▸ **Text shown**
Julia distributed and multithreaded

In my code I leverage multithreading through the use of things like Threads.@threads and by starting julia with Julia --threads=auto. Alongside my code I now wish to utilise Juniper.jl which utilises distributed computing. The docs suggested launching Julia with

julia -p n provides n worker processes on the local machine. Generally it makes sense for n to equal the number of CPU threads (logical cores) on the machine.

I’m running this on an M1 Max which has 10 cores (although only 8 are “high performance”), note that I believe ARM CPUs only have one thread per core. If I launch Julia with Julia -p 8 --threads=8 is this suitable? Or am I somehow saying I have 8 threads and each thread has 8 threads?

Note on my machine Julia --threads=auto gives me 8 threads. I presume it only chooses the “high performance” ones.

Eh no just use 8 threads OR 8 process.

8 process * 8 threads means 64 threads you absolutely don’t want that.

4 Likes

Are you sure? This means my multi threading code is bound to a single thread.

➜  tmp julia -p 8  --threads=1                                                      [13/Oct/22 | 9:47]
               _
   _       _ _(_)_     |  Documentation: https://docs.julialang.org
  (_)     | (_) (_)    |
   _ _   _| |_  __ _   |  Type "?" for help, "]?" for Pkg help.
  | | | | | | |/ _` |  |
  | | |_| | | | (_| |  |  Version 1.8.2 (2022-09-29)
 _/ |\__'_|_|_|\__'_|  |  Official https://julialang.org/ release
|__/                   |

julia> Threads.@threads for ii in 1:8
           @show Threads.threadid() myid()

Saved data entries
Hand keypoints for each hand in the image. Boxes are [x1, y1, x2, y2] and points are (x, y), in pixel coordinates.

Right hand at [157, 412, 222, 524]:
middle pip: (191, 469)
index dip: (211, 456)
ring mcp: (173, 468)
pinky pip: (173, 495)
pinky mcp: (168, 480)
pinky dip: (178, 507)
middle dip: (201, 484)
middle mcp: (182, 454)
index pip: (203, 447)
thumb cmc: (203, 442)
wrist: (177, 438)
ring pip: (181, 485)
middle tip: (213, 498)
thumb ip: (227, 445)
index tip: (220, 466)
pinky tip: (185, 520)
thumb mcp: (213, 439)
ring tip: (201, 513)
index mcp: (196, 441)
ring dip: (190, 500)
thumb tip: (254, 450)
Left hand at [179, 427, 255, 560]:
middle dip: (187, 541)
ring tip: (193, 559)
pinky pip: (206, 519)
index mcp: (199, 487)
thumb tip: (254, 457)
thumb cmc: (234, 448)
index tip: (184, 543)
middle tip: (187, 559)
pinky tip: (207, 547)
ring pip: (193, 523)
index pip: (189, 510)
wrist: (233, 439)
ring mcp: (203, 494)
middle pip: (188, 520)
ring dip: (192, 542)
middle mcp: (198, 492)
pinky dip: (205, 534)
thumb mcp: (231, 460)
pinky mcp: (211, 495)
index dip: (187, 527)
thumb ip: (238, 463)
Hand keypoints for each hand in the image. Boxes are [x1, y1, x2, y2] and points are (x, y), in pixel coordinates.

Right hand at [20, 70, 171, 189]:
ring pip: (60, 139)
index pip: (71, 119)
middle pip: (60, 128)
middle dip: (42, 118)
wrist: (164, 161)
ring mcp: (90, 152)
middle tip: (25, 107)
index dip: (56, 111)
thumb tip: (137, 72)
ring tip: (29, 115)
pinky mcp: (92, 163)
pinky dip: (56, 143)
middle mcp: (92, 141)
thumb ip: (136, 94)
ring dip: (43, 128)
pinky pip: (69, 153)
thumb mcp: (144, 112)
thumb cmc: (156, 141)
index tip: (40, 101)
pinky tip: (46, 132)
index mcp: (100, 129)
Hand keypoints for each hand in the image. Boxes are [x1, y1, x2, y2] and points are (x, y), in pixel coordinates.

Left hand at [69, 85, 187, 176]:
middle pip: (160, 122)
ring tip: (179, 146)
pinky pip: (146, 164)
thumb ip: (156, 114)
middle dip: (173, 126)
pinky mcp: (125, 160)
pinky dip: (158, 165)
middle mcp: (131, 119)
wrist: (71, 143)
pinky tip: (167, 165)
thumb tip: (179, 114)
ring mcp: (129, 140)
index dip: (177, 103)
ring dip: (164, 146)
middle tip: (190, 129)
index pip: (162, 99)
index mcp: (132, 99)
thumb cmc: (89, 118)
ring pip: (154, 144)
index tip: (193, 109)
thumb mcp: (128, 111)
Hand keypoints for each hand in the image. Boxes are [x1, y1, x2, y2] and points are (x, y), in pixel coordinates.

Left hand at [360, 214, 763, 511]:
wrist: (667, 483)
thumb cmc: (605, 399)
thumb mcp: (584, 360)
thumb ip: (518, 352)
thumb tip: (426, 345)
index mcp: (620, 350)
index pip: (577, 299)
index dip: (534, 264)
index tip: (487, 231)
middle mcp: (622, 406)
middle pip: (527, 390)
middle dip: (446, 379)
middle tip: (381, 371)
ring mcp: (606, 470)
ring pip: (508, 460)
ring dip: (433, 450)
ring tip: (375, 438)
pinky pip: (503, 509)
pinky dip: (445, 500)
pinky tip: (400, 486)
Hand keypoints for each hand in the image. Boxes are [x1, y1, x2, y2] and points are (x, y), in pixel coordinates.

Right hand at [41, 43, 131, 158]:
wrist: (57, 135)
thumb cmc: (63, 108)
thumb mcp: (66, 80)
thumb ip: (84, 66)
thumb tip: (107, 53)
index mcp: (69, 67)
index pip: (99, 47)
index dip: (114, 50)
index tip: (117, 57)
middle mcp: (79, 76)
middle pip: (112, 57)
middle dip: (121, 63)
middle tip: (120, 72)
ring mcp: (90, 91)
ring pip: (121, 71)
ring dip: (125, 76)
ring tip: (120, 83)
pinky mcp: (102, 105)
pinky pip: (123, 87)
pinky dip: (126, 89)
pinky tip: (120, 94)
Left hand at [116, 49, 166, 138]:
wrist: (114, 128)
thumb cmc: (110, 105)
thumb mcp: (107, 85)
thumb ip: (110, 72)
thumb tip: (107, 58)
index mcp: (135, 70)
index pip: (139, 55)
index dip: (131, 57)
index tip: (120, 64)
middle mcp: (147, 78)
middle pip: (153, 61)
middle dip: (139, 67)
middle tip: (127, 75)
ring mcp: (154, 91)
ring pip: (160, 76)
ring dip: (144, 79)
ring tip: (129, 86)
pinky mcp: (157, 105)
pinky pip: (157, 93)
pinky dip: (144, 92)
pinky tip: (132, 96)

...

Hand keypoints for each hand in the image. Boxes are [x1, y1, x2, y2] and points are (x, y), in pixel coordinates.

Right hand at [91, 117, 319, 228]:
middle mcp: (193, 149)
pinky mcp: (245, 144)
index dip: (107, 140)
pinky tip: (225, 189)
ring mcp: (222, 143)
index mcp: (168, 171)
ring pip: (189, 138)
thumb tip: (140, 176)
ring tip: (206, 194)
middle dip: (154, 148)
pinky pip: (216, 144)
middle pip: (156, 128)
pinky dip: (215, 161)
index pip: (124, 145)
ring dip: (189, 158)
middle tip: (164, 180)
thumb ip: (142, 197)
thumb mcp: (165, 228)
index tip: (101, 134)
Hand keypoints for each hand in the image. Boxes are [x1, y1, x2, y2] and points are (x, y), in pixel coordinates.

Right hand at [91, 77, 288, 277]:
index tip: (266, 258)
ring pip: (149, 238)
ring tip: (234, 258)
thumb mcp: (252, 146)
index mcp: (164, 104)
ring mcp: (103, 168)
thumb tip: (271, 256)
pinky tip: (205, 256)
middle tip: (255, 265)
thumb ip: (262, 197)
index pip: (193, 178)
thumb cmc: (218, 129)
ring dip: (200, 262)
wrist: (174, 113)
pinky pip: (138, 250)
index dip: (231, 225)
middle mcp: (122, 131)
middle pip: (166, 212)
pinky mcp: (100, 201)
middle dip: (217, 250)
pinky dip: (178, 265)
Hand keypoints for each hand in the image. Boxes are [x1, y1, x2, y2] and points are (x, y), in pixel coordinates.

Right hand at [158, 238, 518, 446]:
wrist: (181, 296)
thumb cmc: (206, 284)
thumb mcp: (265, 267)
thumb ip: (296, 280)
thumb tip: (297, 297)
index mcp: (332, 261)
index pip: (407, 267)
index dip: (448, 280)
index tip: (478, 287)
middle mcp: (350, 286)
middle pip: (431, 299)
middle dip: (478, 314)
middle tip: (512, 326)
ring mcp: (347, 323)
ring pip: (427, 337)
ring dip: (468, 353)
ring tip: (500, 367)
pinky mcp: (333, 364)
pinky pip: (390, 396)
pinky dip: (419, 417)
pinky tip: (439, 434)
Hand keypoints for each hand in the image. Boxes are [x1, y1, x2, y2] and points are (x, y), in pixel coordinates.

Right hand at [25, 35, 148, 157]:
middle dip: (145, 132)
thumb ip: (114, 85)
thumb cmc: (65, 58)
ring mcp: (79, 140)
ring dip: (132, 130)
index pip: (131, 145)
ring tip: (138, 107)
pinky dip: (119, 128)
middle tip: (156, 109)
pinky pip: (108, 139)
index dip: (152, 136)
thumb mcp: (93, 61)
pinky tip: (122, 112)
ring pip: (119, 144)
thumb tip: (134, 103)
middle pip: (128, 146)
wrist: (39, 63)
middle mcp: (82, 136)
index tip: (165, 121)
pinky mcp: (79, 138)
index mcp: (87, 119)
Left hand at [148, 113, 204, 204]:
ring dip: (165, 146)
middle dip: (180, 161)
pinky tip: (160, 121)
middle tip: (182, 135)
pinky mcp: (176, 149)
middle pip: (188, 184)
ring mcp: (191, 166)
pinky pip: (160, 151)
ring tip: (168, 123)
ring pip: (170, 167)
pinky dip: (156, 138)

▸ **Tasks to complete**
1 > In the forum thread on Julia processes and threads, what total number of threads does the reply say 8 processes with 8 threads each would mean?
2 > Reproduce verbatim the part of the forum thread on Julia processes and threads starting at "Eh no just use" and ending at "a single thread.".
3 > Write the next part of the forum thread on Julia processes and threads, picking up right after its last line.

▸ **Responses by item number**
1 > 64 threads.

2 >
Eh no just use 8 threads OR 8 process.

8 process * 8 threads means 64 threads you absolutely don’t want that.

4 Likes

Are you sure? This means my multi threading code is bound to a single thread.

3 >
       end
Threads.threadid() = 1
myid() = 1
Threads.threadid() = 1
myid() = 1
Threads.threadid() = 1
myid() = 1
Threads.threadid() = 1
myid() = 1
Threads.threadid() = 1
myid() = 1
Threads.threadid() = 1
myid() = 1
Threads.threadid() = 1
myid() = 1
Threads.threadid() = 1
myid() = 1

-p will literally spawn multiple entire copies of julia. This is multiprocessing, in which each process has its own memory etc. Parallel processing will use communication to distribute work between the different processes, which do not share memory. Multi threading is more lightweight and all threads can access the same memory. On a single machine, multithreading is almost always the better choice.

Sometimes it can be useful to combine mutliprocessing and multithreading, but this is more the case when you are scaling across an entire cluster with many machines, but you should only use as many threads as you have cores(/threads for SMT processors) or they will be oversubscribed, as stated earlier you would have 64 total threads which is far too many.

3 Likes

Thank you, I had some awareness of this which is why in my work I use multi-threading. My question is what to do if my code is multi-threading and one of my dependencies leverages multi-processing? Here is some pseudo code of what I’m trying to run

a = 3

b = my_multi_threading_function(a)

c = junipers_multi_processing_function(b)

@show c

The mentioned oversubscription was my initial concern.

If you are sure that the juniper code will not use multiple threads then this is probably fine. But maybe consider opening an issue on their Github page requesting an option to add in multithreading instead of forcing a distributed model.

I see so you’re suggesting Julia -p 8 --threads=8 will be fine because:

  • My code only uses multi-threading
  • And, Juniper only uses multi-processing

I’m sure they paid attention to this design decision, I’ll try to find the reasoning why they chose this. I know that issues have arisen in the past with multi-threading and one of their dependencies (Ipopt).

1 Like

Yes, it’s easier to mess something up in multithreading, due to shared state and race conditions, global variables etc so I wouldn’t be surprised if they ran into issues.

And yes, I don’t see why you would run into problems, and if you did, it would probably just be performance related and not actually give you an error.

1 Like

but doesn’t your code run inside Juniper optimization routine? if so, you’re oversubscribing by a factor of 8 still

No, it’s more like the code snippet above. I run my code, then pass the results of this to Juniper. There’s probably a separate issue here in that the solvers Juniper calls will multithread outside of my Julia instance (e.g. regardless of Threads.nthreads() Gurobi always picks up 10 cores on my laptop).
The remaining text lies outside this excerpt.